The social contract, here, ends up being its own worst enemy. If a corrupt contract is in place, favoured by economic prosperity and material wealth, and disseminated by implicit or explicit degrees of ‘peer pressure’, so to speak, which emotionally protects it from being replaced or abandoned, the moral requirement to overturn said immoral contract necessitates an obligation to an objective moral standard for all members involved to aim for, lest it be peer pressure from the other side. Equality, then, whether determined by socioeconomic status or innate human worth, cannot be prescriptive or obligatory–––equality is a handshake until someone withdraws their hand. Why would someone withdraw their hand? When they stop believing equality is innate or “endowed by their Creator with certain unalienable Rights”. When the contract no longer points to something higher than itself.
This ethic ends up stimulating ineffectual self-pleasing obligations with conflicting ‘good’ trajectories and contradictory ‘is’ qualities within the same society. In other words, because differing social contracts are formed naturally, competing points of view are integral to the fabric of moral norms, where one side morally distrusts the other. But this causes further problems. Not only is morality at war within itself, but if formal social contracts are the basis of moral responsibility, the dominant view is the higher moral standard above the other, stimulating a culture where each view needs to politicize and popularize its subjective moral code in order to make a mutual moral belief as ‘objective’ as it can be. So, the pursuit to condemn slavery as illegal was not necessarily good (socially normative) until it was constitutional! (And yet, when it read “all men are created equal”, the definition of “all” was exclusive and contextual.) It redirects moral obligations toward sociopolitical activism to make ‘moral truth’, which ultimately rewrites legislative actions, and moral obligations, into a sports club of sorts, the cultural repercussions of which we see today (i.e., Fox News v. CNN). So, the explicit social contracts of said groups end up conflating ‘is’ and ‘ought’ with their own moral ideas and political agenda. Their claimed moral trajectory is right, the opponent is wrong, evil. All because good and evil peak at State ordination. Yet, who is to say which moral position is ideal or good for society without appealing to some objective moral standard? Both cannot be right. Or if moral relativism were true, who is to say which moral position is ideal or good for society without appealing to economic sustainability? Which is precisely what slave owners did. And to say both competing views are necessary for a democratic society is to say ‘slavery should be legal’ is a valid moral view! Competing formal contracts encourages moral prejudice and judicial partiality, which demoralizes freedom.
Moreover, if competing social contracts are the basis to differentiate right from wrong, good from evil, then overturning slavery and racism is hardly moral progress. If progress implies improvement, and there is no standard to determine what is good apart from like-mannered belief, attitude, or behaviour, by what standard does one consensus show improvement while the other fails to meet the mark? To summarize religious philosopher Paul M. Gould, slavery was morally right when it was widely accepted, and it was morally wrong when it was widely rejected. Society was never right nor was it ever wrong–––there was no moral progress, just a winning view[6]. What does this do, then?
-*-
Your instructions >>
Carry on the essay on social contracts and moral progress, picking up after its final sentence. The records that follow were drawn from a separate source.

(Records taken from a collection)
-*-
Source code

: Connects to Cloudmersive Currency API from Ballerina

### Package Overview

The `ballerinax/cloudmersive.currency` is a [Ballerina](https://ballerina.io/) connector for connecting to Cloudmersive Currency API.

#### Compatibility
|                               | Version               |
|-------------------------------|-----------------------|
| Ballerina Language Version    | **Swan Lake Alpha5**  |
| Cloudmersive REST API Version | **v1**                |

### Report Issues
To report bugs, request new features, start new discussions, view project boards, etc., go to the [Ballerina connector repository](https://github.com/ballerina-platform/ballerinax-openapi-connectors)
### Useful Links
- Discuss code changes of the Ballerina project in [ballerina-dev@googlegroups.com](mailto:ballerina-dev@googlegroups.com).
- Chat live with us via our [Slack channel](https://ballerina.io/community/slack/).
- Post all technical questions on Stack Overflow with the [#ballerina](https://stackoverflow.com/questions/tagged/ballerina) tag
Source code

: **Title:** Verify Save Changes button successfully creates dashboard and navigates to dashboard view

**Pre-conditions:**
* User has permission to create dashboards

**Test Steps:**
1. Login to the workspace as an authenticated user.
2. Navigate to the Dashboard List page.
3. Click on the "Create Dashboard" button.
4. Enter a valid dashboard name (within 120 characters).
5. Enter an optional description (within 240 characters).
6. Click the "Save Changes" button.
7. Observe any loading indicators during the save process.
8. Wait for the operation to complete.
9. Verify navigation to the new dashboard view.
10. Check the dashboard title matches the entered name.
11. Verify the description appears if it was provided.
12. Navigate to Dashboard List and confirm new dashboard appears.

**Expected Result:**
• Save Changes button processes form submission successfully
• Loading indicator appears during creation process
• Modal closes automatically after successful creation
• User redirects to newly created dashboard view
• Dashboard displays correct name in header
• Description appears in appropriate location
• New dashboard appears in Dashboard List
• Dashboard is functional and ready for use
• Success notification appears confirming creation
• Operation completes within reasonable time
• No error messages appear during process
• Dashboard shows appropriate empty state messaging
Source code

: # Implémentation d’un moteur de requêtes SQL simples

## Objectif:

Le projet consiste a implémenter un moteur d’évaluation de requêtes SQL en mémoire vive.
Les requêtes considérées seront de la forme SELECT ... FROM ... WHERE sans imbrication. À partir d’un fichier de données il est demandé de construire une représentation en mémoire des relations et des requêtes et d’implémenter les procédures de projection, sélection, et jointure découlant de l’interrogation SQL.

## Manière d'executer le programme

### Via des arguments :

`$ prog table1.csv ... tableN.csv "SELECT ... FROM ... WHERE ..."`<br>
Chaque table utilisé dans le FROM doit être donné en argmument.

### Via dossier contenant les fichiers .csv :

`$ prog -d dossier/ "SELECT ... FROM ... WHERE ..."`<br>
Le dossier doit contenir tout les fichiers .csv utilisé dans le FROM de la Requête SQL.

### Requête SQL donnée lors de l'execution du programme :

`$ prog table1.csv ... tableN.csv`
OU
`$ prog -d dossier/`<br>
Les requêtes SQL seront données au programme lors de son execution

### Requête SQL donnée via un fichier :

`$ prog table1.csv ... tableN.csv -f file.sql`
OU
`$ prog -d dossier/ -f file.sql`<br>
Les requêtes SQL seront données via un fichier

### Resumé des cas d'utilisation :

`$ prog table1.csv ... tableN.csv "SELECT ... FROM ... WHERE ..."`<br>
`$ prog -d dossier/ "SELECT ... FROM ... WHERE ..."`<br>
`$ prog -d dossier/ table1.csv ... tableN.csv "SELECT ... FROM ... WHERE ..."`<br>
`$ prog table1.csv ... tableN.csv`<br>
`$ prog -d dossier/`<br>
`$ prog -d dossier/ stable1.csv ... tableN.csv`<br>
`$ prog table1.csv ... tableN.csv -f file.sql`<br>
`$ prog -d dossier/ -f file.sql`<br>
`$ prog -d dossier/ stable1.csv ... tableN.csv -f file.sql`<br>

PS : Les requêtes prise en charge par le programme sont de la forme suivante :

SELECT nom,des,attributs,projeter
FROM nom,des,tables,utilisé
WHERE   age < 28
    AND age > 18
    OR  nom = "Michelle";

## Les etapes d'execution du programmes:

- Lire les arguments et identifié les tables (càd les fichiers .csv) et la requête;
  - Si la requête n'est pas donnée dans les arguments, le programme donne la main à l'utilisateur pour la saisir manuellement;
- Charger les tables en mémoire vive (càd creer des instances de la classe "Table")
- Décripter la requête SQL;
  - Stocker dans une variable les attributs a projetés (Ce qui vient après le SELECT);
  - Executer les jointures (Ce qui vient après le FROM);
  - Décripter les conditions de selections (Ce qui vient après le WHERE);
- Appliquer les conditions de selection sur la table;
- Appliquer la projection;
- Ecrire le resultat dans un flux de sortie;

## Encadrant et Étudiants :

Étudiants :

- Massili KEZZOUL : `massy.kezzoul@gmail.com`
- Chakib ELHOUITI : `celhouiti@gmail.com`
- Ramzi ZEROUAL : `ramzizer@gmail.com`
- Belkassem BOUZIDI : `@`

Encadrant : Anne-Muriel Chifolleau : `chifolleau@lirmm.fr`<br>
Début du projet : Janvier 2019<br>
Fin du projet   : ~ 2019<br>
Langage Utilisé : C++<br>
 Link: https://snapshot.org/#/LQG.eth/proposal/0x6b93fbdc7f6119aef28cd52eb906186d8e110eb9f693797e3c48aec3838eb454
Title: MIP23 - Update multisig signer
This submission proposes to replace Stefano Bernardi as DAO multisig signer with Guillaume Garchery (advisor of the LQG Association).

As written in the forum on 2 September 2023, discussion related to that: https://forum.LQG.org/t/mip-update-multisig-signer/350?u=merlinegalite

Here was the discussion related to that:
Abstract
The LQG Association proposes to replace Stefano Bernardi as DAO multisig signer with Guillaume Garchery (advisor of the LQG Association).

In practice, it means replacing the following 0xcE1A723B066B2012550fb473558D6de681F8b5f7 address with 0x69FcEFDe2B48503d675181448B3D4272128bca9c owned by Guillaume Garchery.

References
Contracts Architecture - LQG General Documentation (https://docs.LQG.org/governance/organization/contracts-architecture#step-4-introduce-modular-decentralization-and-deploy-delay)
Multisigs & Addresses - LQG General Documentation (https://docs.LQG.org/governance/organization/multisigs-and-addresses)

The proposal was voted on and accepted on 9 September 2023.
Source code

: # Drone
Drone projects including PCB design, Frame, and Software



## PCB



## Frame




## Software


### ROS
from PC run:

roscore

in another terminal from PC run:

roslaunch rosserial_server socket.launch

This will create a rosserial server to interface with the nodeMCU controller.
-*-
Answer to the exercise >>
If moral relativism is the heart of the social contract, as it is right now, there will always be (at least) two competing moral points of view. Picture two fists progressively applying pressure to a glob of playdough. Each fist is a set of secular moral beliefs, and the playdough is the social contract slowly being shaped by each fist. Now each fist is a contrary belief aiming for political power, because the political/legal is the essence of true contract formation, they cannot truly shake hands because there is no underpinning moral truth to objectively unify the set of beliefs. All a fist can do is apply less or more pressure to the playdough. After a while, the playdough thins, the fists hit, and conflict ensues. The contract oozes out the edges from the pressure applied to both sides. There is no more neutral ground or wiggle room to navigate the social climate. The social contract loses its common sensibility once shared between opposing views, hence the oversensitivity and intensification of the New Social Movements today (i.e., Critical race theory, wokeness, social justice, etc.). Freedom is caught in the crossfire, leaving civil discourse a political walking on eggshells (or landmines depending), having lost its intrinsic value. The social contract encourages morally competing views with no long-lasting remedy for disunity.
Sensual Contract
Second, without presupposing objective moral law is innate as opposed to constructed, a person can lose directive (a fixed focal point to aim at, to know if you hit or miss the target), which undermines our mutual sense of value and trajectory, especially regarding implicit contracts. Moral relativism does not stimulate common sense or hierarchical values, nor does it offer a priority structure of imperatives that we all ought to agree upon. Who is to definitively declare that one belief, attitude, behaviour, or feeling is superior to the next?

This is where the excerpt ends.